▶ [EXERCISE OBJECTIVE]
Can you copy out the data exactly? Leave the images out.

(EXERCISE DATA begins)

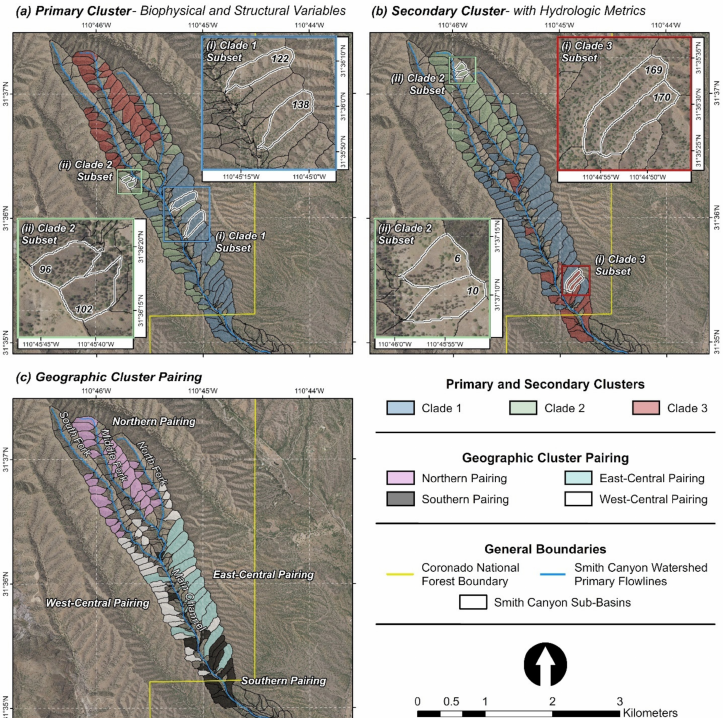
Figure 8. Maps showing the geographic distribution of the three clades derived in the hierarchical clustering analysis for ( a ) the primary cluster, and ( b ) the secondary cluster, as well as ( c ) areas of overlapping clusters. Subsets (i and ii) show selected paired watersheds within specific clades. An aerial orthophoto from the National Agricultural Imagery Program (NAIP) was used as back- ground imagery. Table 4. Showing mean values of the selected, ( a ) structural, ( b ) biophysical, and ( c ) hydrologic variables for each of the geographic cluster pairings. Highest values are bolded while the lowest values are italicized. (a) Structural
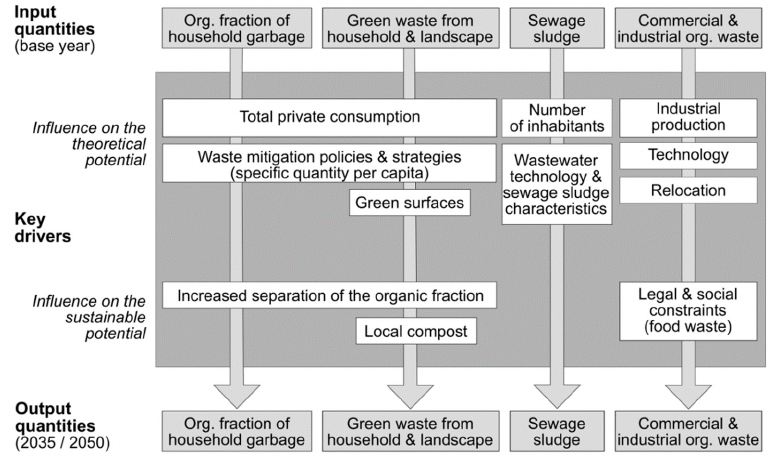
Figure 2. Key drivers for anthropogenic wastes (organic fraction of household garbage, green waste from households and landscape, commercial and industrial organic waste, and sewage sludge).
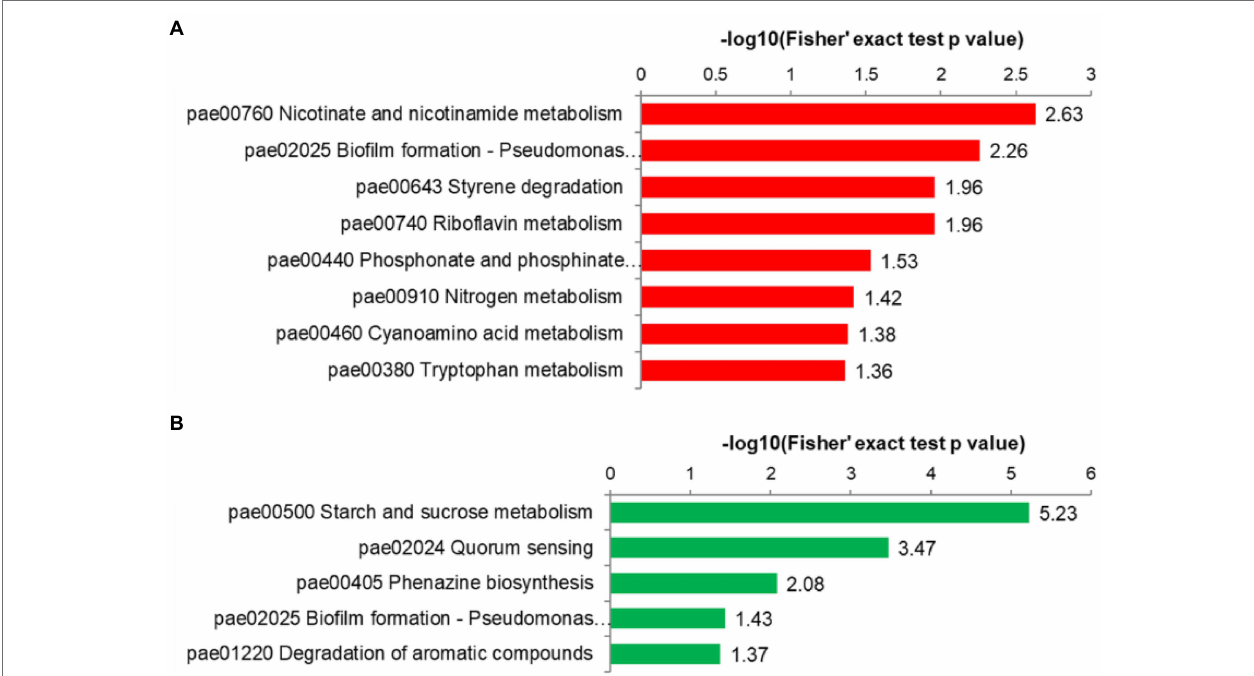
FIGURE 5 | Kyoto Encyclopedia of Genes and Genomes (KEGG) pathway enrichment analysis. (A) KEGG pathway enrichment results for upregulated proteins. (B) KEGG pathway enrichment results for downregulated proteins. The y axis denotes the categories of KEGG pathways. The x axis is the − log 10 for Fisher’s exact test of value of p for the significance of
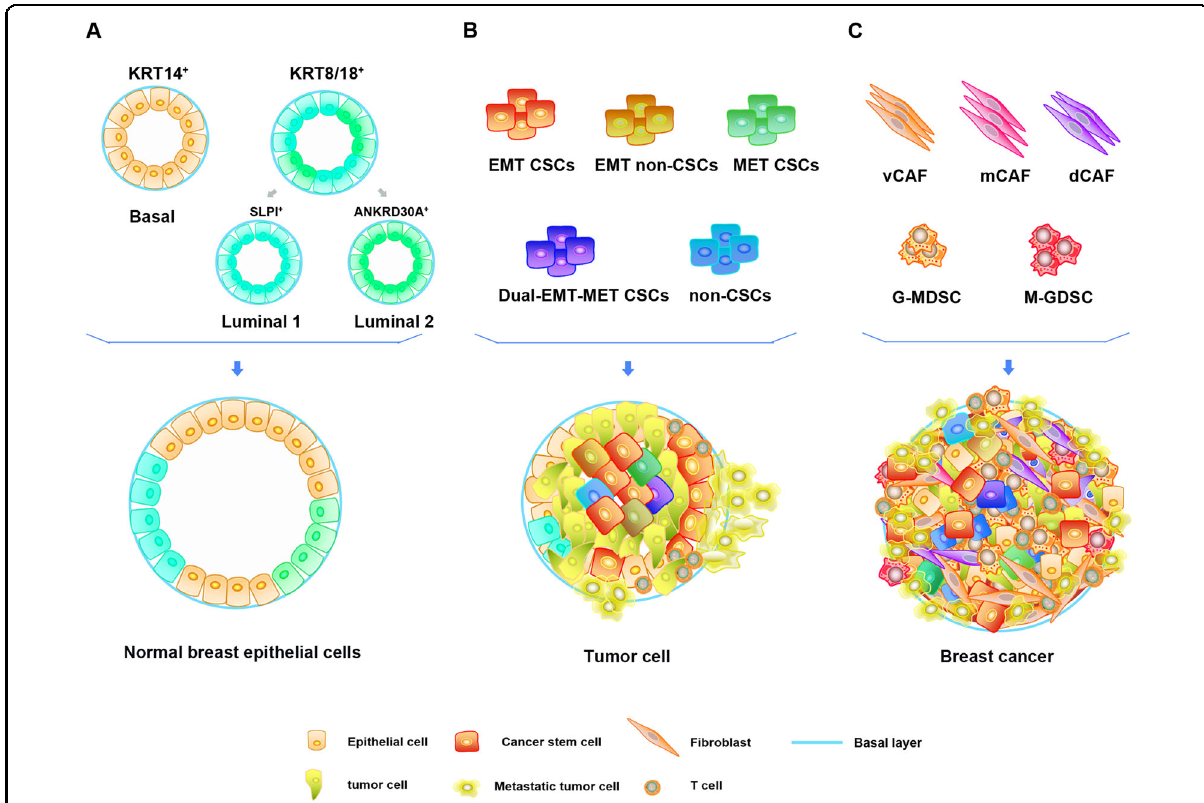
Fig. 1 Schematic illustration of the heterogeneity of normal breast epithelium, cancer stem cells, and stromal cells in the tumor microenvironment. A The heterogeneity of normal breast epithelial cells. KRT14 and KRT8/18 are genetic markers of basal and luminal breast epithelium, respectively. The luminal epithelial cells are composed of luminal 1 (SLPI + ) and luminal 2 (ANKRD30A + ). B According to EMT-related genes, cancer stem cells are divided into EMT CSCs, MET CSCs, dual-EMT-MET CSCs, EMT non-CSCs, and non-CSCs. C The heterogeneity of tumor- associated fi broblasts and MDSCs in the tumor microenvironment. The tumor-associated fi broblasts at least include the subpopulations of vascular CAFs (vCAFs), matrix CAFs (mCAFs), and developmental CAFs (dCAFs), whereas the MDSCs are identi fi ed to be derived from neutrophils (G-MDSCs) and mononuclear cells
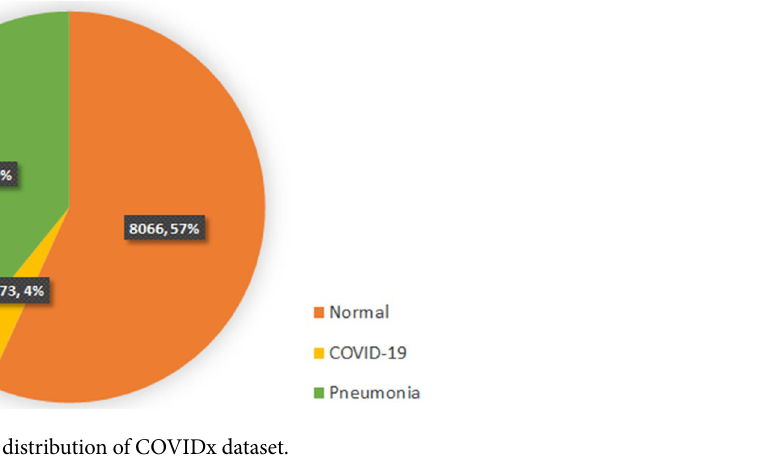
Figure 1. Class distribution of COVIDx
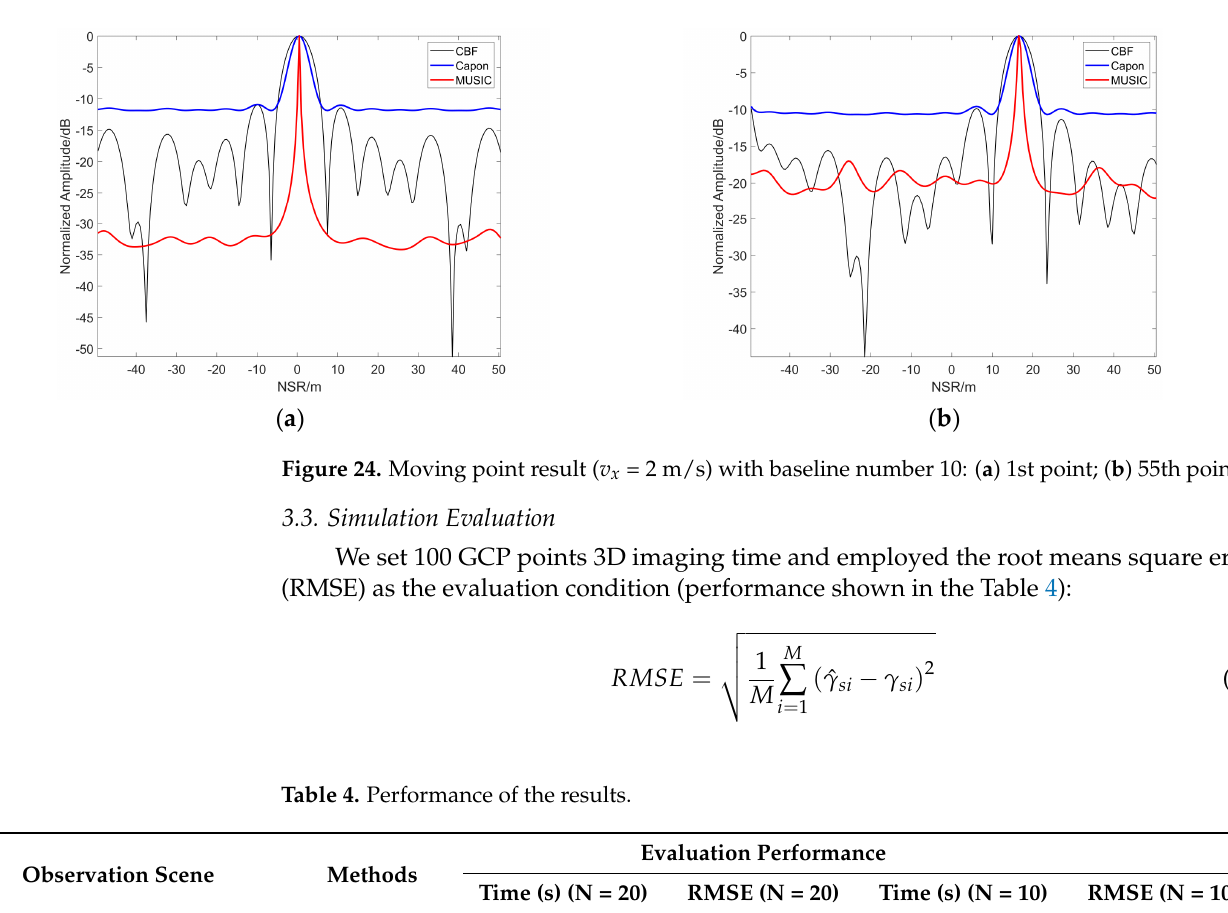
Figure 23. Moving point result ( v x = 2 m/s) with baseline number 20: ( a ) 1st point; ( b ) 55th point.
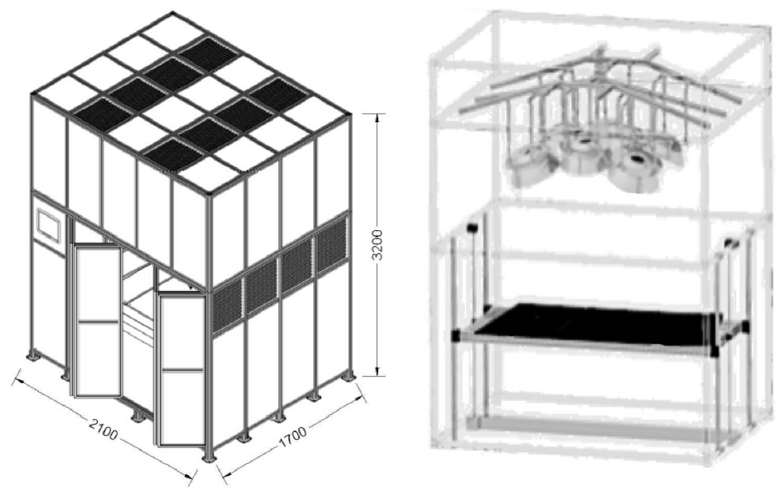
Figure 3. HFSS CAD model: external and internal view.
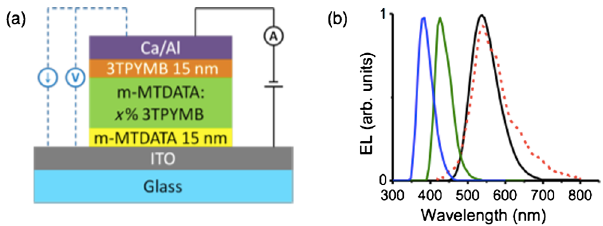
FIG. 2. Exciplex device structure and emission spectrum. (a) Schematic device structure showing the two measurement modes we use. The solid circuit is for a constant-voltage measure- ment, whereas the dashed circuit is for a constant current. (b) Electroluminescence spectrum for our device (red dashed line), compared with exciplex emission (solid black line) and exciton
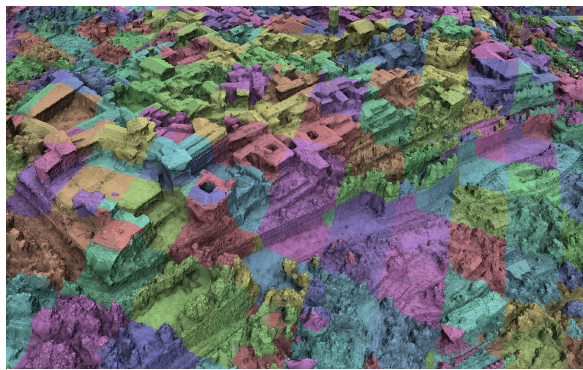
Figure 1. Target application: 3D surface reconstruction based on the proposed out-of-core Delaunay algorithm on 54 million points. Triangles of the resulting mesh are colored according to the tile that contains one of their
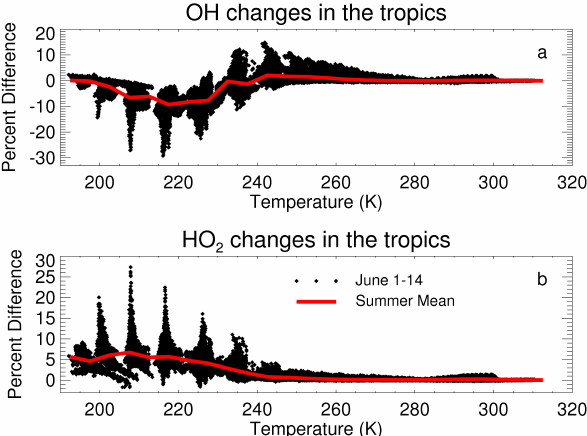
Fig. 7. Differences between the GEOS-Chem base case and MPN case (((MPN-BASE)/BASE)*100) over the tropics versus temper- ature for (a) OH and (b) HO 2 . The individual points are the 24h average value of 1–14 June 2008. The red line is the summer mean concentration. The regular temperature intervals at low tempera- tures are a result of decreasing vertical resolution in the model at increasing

(EXERCISE DATA ends)

▶ [YOUR RESPONSE]
Figure 8. Maps showing the geographic distribution of the three clades derived in the hierarchical clustering analysis for ( a ) the primary cluster, and ( b ) the secondary cluster, as well as ( c ) areas of overlapping clusters. Subsets (i and ii) show selected paired watersheds within specific clades. An aerial orthophoto from the National Agricultural Imagery Program (NAIP) was used as back- ground imagery. Table 4. Showing mean values of the selected, ( a ) structural, ( b ) biophysical, and ( c ) hydrologic variables for each of the geographic cluster pairings. Highest values are bolded while the lowest values are italicized. (a) Structural
Figure 2. Key drivers for anthropogenic wastes (organic fraction of household garbage, green waste from households and landscape, commercial and industrial organic waste, and sewage sludge).
FIGURE 5 | Kyoto Encyclopedia of Genes and Genomes (KEGG) pathway enrichment analysis. (A) KEGG pathway enrichment results for upregulated proteins. (B) KEGG pathway enrichment results for downregulated proteins. The y axis denotes the categories of KEGG pathways. The x axis is the − log 10 for Fisher’s exact test of value of p for the significance of
Fig. 1 Schematic illustration of the heterogeneity of normal breast epithelium, cancer stem cells, and stromal cells in the tumor microenvironment. A The heterogeneity of normal breast epithelial cells. KRT14 and KRT8/18 are genetic markers of basal and luminal breast epithelium, respectively. The luminal epithelial cells are composed of luminal 1 (SLPI + ) and luminal 2 (ANKRD30A + ). B According to EMT-related genes, cancer stem cells are divided into EMT CSCs, MET CSCs, dual-EMT-MET CSCs, EMT non-CSCs, and non-CSCs. C The heterogeneity of tumor- associated fi broblasts and MDSCs in the tumor microenvironment. The tumor-associated fi broblasts at least include the subpopulations of vascular CAFs (vCAFs), matrix CAFs (mCAFs), and developmental CAFs (dCAFs), whereas the MDSCs are identi fi ed to be derived from neutrophils (G-MDSCs) and mononuclear cells
Figure 1. Class distribution of COVIDx
Figure 23. Moving point result ( v x = 2 m/s) with baseline number 20: ( a ) 1st point; ( b ) 55th point.
Figure 3. HFSS CAD model: external and internal view.
FIG. 2. Exciplex device structure and emission spectrum. (a) Schematic device structure showing the two measurement modes we use. The solid circuit is for a constant-voltage measure- ment, whereas the dashed circuit is for a constant current. (b) Electroluminescence spectrum for our device (red dashed line), compared with exciplex emission (solid black line) and exciton
Figure 1. Target application: 3D surface reconstruction based on the proposed out-of-core Delaunay algorithm on 54 million points. Triangles of the resulting mesh are colored according to the tile that contains one of their
Fig. 7. Differences between the GEOS-Chem base case and MPN case (((MPN-BASE)/BASE)*100) over the tropics versus temper- ature for (a) OH and (b) HO 2 . The individual points are the 24h average value of 1–14 June 2008. The red line is the summer mean concentration. The regular temperature intervals at low tempera- tures are a result of decreasing vertical resolution in the model at increasing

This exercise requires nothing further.